Continuity of Composite Function 

If the function $f(x)$ is continuous at the point $x=a$ and the function $y=g(x)$ is continuous at the point $x=f(a)$, then the composite function $y=(g \circ f)(x)=g(f(x))$ is continuous at the point $x=a$.

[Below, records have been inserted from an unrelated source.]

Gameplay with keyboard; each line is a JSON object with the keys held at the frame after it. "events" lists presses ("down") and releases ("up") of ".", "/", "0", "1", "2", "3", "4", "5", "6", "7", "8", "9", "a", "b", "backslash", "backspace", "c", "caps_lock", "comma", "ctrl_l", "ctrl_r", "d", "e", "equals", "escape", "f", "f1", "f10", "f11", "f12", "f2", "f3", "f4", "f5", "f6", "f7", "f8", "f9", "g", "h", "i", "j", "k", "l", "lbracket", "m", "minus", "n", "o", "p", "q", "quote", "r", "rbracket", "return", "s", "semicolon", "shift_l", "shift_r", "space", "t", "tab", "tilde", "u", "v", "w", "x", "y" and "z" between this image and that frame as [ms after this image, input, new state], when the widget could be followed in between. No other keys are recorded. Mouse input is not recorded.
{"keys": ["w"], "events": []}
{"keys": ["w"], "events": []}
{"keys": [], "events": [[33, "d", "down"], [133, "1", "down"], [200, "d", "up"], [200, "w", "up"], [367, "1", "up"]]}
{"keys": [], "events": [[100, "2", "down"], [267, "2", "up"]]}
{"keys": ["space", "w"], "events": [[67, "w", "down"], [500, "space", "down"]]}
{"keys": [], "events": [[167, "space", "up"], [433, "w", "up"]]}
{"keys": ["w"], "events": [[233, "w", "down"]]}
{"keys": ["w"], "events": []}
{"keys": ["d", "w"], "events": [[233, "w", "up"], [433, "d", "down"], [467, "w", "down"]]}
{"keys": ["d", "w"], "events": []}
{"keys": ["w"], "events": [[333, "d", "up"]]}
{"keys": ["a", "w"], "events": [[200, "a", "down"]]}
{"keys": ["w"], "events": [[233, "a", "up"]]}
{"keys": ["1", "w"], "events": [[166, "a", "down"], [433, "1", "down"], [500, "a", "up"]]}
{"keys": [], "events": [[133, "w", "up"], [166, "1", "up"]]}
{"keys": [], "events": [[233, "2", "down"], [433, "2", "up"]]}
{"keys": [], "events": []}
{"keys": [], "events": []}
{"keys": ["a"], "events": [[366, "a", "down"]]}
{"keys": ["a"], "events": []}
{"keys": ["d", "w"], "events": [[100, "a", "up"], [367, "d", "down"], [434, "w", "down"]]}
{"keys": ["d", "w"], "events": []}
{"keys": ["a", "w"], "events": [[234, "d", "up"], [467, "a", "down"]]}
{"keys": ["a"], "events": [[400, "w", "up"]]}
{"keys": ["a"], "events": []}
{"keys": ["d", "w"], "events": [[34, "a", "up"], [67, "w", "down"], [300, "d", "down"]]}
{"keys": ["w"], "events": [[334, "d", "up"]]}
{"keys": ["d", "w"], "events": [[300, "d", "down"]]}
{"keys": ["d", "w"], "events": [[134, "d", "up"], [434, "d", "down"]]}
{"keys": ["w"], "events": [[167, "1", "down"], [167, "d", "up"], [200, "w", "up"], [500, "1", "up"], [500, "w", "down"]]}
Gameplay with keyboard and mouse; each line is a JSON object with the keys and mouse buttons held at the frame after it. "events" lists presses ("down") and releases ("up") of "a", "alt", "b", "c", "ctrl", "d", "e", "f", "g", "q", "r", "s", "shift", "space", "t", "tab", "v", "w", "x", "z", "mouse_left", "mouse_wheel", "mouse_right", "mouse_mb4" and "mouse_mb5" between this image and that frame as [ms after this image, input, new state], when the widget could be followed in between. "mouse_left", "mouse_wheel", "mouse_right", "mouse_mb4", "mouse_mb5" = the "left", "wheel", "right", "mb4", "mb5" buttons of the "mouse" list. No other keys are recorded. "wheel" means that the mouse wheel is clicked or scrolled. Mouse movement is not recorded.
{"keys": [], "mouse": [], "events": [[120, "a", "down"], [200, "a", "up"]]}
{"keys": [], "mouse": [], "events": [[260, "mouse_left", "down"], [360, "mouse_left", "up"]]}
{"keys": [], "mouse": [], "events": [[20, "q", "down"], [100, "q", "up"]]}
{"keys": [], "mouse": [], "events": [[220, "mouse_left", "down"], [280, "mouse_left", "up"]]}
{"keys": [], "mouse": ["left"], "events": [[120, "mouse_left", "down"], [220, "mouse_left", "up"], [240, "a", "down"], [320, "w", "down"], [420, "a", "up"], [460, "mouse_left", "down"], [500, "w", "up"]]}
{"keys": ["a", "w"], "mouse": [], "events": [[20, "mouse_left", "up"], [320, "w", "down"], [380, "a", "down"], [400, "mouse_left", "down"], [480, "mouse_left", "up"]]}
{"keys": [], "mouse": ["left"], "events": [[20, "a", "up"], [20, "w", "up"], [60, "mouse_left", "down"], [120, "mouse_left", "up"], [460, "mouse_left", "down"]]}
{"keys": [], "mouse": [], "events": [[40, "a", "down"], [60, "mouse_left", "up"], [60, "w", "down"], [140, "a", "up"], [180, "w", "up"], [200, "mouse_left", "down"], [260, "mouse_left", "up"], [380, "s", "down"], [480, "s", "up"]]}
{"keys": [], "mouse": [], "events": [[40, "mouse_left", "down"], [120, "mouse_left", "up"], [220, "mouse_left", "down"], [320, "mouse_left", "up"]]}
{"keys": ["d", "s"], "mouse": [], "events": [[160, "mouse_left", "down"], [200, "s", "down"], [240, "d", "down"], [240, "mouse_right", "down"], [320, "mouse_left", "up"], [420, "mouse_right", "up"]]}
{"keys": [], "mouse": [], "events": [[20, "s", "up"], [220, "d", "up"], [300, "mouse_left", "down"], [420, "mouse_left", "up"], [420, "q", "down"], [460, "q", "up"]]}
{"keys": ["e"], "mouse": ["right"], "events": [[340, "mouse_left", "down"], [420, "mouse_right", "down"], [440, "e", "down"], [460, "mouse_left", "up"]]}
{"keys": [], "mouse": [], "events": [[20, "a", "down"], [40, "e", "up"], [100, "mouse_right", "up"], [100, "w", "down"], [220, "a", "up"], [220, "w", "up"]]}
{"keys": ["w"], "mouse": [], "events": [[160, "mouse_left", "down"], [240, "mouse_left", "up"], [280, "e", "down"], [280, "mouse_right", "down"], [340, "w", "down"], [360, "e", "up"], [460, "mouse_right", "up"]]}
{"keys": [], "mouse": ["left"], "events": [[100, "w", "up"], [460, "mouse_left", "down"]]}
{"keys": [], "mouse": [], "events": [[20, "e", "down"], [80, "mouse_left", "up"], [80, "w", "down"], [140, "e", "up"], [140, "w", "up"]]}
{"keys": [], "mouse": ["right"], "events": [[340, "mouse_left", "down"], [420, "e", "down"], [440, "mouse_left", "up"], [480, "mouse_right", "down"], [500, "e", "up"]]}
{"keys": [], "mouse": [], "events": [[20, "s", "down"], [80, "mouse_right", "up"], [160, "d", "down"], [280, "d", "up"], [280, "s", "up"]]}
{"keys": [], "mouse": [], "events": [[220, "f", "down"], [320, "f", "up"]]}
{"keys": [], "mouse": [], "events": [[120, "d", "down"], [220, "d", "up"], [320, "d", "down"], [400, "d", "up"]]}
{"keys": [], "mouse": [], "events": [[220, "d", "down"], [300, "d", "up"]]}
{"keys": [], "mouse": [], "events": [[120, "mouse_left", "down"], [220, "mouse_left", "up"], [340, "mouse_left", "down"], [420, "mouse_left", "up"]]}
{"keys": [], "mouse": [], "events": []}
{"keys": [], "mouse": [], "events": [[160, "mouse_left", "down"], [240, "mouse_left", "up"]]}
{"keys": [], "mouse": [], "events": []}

Consider the function $f(x)=\frac{1}{1-x}$, which is discontinuous at $x=1$ If $g(x)=f(f(x))$
$g(x)$ will not be defined when $f(x)$ is not defined, so $g(x)$ is discontinuous at $x=1$
Also $g(x)=f(f(x))$ is discontinuous when $f(x)=1$
i.e. $\frac{1}{1-x}=1 \Rightarrow x=0$

We ca check it by finding $g(x), \quad g(x)=\frac{1}{1-f(x)}=\frac{1}{1-\frac{1}{1-x}}=\frac{x-1}{x}$
It is discontinuous at $\mathrm{x}=0$
So, $g(x)=f(f(x))$ is discontinuous at $x=0$ and $x=1$

Now consider,

$
\begin{aligned}
\mathrm{h}(\mathrm{x})=\mathrm{f}(\mathrm{f}(\mathrm{f}(\mathrm{x}))) & =\mathrm{f}\left(\frac{\mathrm{x}-1}{\mathrm{x}}\right) \\
& =\frac{1}{1-\frac{\mathrm{x}-1}{\mathrm{x}}}=\mathrm{x}
\end{aligned}
$

seems to be continuous, but it is discontinuous at $x=1$ and $x=0$ where $f(x)$ and $f(f(x))$ respectively are not defined.